(Your goal) For this exercise, restate word for word only the lines from the first line of the data to the line containing "Hemodialysis can be".

Extracted records:
--------

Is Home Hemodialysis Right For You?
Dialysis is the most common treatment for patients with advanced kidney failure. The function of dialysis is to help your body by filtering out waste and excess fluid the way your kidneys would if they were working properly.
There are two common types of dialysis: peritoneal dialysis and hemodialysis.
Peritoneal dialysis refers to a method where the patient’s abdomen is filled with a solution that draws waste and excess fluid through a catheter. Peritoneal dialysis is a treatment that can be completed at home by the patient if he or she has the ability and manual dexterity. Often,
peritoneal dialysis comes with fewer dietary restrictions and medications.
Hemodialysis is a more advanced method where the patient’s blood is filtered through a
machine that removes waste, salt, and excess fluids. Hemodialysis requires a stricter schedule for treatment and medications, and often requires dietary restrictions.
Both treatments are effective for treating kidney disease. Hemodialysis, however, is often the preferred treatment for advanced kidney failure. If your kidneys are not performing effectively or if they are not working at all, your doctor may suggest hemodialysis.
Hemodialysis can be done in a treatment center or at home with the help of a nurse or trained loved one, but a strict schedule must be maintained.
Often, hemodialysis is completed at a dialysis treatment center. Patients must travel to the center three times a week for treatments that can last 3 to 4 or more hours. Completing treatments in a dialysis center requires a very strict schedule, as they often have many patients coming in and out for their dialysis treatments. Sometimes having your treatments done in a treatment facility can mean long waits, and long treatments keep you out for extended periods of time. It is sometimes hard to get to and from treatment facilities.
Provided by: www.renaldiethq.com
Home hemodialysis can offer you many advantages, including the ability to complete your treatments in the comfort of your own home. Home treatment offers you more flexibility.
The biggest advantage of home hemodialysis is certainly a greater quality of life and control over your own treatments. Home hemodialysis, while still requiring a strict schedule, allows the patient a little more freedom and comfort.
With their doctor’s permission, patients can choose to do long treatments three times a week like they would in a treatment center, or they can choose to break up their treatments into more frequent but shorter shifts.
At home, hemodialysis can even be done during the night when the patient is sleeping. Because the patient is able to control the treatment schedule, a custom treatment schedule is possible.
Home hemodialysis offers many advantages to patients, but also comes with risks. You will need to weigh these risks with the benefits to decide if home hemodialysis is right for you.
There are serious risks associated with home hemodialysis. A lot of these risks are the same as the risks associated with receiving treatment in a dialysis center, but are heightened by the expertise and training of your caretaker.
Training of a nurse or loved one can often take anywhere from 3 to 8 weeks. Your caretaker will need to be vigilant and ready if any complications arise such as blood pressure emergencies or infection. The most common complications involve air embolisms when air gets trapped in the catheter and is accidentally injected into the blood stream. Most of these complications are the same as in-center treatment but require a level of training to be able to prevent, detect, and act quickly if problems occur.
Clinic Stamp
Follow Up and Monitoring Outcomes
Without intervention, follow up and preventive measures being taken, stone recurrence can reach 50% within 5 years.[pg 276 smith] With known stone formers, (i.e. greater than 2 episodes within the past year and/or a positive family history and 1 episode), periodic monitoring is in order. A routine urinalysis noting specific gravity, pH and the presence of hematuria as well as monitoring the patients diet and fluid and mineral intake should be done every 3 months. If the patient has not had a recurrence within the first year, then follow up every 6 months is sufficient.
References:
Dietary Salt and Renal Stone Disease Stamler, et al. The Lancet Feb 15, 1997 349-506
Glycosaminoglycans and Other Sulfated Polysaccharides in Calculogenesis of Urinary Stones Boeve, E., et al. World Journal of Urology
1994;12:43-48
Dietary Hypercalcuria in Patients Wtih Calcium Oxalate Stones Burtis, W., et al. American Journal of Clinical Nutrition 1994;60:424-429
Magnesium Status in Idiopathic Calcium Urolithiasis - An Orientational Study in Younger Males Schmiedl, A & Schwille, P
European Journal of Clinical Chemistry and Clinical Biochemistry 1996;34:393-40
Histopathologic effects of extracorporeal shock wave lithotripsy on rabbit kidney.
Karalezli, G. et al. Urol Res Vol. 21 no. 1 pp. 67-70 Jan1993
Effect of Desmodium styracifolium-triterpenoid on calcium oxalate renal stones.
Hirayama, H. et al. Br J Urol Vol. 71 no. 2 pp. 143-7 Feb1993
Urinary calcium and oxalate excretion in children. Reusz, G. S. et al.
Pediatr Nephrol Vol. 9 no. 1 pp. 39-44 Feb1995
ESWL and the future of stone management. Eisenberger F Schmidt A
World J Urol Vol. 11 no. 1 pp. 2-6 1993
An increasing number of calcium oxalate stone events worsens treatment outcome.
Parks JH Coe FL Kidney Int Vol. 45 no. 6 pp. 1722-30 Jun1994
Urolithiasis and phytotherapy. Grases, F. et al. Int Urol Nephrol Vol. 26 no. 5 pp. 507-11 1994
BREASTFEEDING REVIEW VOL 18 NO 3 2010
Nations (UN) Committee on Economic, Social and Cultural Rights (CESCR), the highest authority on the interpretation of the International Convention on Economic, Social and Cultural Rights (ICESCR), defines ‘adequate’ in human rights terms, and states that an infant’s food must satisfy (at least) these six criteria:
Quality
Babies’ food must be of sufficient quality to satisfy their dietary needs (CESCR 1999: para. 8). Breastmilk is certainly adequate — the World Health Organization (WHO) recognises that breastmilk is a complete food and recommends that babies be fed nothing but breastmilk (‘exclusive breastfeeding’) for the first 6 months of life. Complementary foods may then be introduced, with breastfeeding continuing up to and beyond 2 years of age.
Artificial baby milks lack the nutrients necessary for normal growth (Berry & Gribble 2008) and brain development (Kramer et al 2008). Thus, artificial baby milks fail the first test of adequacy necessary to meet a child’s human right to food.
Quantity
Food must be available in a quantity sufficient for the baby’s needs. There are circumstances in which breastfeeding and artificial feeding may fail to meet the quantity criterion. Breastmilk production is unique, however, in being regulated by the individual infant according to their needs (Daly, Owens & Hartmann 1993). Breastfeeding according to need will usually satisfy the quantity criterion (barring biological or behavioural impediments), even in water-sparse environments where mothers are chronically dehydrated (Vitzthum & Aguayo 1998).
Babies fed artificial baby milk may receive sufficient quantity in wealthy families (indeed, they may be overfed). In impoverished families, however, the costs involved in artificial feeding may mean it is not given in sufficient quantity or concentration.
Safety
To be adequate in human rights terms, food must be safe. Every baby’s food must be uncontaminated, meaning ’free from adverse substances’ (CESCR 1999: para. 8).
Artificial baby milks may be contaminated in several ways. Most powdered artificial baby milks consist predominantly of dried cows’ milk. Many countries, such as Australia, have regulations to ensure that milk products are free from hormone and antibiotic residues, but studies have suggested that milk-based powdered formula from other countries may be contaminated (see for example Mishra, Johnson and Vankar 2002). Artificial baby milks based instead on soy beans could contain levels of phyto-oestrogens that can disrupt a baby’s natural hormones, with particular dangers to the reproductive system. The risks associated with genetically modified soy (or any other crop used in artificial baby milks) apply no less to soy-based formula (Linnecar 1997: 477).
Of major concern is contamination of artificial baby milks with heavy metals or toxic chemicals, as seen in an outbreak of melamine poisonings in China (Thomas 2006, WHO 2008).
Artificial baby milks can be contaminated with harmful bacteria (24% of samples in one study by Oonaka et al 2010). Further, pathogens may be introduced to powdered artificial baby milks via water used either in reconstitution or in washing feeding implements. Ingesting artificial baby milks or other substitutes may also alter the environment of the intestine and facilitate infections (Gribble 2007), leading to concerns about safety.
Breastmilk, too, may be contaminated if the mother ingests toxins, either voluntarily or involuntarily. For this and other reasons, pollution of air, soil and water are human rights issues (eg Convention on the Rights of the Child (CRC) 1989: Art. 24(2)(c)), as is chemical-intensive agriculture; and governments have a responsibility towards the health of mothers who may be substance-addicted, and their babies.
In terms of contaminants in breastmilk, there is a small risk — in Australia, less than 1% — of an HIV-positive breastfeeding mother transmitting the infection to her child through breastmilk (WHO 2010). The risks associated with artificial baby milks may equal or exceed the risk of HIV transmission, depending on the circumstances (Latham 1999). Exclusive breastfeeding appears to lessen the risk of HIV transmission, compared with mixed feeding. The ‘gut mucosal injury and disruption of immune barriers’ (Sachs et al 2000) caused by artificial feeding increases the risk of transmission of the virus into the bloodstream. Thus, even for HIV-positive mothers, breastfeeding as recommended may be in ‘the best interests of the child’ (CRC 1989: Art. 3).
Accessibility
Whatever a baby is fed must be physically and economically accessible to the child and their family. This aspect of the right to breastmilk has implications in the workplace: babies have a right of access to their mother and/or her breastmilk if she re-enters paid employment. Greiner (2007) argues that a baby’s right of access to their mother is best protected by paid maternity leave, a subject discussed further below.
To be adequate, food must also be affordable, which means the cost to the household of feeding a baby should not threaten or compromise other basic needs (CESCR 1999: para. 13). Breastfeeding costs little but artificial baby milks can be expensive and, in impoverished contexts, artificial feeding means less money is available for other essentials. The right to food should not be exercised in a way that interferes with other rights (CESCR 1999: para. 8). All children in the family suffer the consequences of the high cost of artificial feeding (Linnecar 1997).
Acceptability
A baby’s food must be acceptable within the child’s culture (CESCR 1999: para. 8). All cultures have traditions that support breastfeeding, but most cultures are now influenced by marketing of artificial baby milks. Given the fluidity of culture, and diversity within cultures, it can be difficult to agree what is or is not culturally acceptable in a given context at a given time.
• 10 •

--------

(Response to the exercise)
Is Home Hemodialysis Right For You?
Dialysis is the most common treatment for patients with advanced kidney failure. The function of dialysis is to help your body by filtering out waste and excess fluid the way your kidneys would if they were working properly.
There are two common types of dialysis: peritoneal dialysis and hemodialysis.
Peritoneal dialysis refers to a method where the patient’s abdomen is filled with a solution that draws waste and excess fluid through a catheter. Peritoneal dialysis is a treatment that can be completed at home by the patient if he or she has the ability and manual dexterity. Often,
peritoneal dialysis comes with fewer dietary restrictions and medications.
Hemodialysis is a more advanced method where the patient’s blood is filtered through a
machine that removes waste, salt, and excess fluids. Hemodialysis requires a stricter schedule for treatment and medications, and often requires dietary restrictions.
Both treatments are effective for treating kidney disease. Hemodialysis, however, is often the preferred treatment for advanced kidney failure. If your kidneys are not performing effectively or if they are not working at all, your doctor may suggest hemodialysis.
Hemodialysis can be done in a treatment center or at home with the help of a nurse or trained loved one, but a strict schedule must be maintained.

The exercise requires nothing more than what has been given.